Step 2 — Make the potato filling: Heat oil. Add mustard seeds and wait for them to splutter. Add curry leaves — they will crackle loudly, step back slightly. Add ginger, garlic, and green chillies. Cook 1 minute. Add turmeric. Add mashed potato. Mix everything well on low heat. Add lemon juice, coriander, and salt. Mix. Taste. It should be savoury, slightly tangy, with heat. Let it cool completely before shaping.
Step 3 — Shape the vadas: Divide potato mixture into 8 equal portions. Roll each into a smooth ball — the size of a large lemon. Set aside on a plate.
Step 4 — Make the batter: Mix besan, turmeric, chilli powder, baking soda, and salt. Add water slowly, whisking to avoid lumps. Batter should coat the back of a spoon thickly. If it drips off instantly, it is too thin — add more besan.
Step 5 — Fry: Heat oil in a deep pan to 180°C. Test with a drop of batter — it should rise immediately. Dip each potato ball into the batter, coating evenly. Lower into oil carefully. Fry 3 to 4 at a time. Turn occasionally. Fry until deep golden — 3 to 4 minutes. Remove and drain on paper towel.
Step 6 — Assemble: Slice pav almost through but not completely. Press open. Spread green chutney on one side. Add a generous layer of dry garlic chutney on both sides. Place one hot vada inside. Press gently. Eat immediately.
What Can Go Wrong
Batter falls off during frying: Either the batter is too thin or the oil is not hot enough. Test always before the first batch.
Vada is oily inside: Oil was not hot enough. The batter soaked oil instead of crisping instantly.
Filling is bland: You did not season properly. The potato must taste well-seasoned before frying because the batter adds nothing to the interior flavour.
Dry chutney is too hot: Use Byadagi chillies instead of regular red chillies. They give colour without punishing heat.

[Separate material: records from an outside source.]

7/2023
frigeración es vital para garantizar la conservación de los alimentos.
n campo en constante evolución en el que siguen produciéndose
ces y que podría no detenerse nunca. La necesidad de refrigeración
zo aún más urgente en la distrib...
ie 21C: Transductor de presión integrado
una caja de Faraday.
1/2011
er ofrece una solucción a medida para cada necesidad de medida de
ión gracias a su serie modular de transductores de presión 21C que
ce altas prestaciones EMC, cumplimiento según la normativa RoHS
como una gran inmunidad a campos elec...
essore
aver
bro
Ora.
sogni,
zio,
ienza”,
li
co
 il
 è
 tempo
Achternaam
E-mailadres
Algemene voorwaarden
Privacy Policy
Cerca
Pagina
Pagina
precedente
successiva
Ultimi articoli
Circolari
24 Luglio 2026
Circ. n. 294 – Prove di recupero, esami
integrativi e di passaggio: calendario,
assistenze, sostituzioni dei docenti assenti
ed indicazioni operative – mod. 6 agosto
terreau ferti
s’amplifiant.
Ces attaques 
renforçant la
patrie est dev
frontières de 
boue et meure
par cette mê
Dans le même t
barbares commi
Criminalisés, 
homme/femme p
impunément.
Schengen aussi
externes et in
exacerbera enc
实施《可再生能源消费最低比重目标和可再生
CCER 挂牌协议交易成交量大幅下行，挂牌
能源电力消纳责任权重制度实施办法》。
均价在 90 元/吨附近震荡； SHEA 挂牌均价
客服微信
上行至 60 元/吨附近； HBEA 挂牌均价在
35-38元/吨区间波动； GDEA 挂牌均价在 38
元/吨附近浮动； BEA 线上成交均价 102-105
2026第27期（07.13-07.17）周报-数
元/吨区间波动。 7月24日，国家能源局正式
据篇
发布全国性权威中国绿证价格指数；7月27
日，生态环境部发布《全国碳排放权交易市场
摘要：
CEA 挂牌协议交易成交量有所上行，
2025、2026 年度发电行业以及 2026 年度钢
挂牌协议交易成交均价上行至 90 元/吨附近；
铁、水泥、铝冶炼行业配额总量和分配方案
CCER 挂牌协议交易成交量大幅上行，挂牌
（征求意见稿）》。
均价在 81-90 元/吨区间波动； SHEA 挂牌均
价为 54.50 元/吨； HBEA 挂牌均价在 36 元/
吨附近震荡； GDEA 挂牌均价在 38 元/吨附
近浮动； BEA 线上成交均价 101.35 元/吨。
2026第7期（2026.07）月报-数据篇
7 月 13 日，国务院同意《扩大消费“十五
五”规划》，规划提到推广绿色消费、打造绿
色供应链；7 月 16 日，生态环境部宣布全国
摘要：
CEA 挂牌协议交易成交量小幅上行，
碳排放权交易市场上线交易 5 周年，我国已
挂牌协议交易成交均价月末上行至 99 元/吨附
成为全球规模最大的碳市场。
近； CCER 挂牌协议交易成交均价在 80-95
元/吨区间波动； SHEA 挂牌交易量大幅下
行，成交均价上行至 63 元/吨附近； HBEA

Pav is wrong: Supermarket bread rolls are not the same as ladi pav. Find an Iyengar Bakery or equivalent in your city. The sweetness and softness of real pav is non-negotiable.
The Mumbai Way
At the station stalls, the vada pav wala does something most home cooks forget — he butters the pav lightly before pressing it around the vada. That small amount of butter is what makes the difference between a good vada pav and a great one.
Also: eat it standing. Something about eating vada pav while seated at a dining table makes it taste 30% less authentic. Mumbai food is meant to be eaten in motion.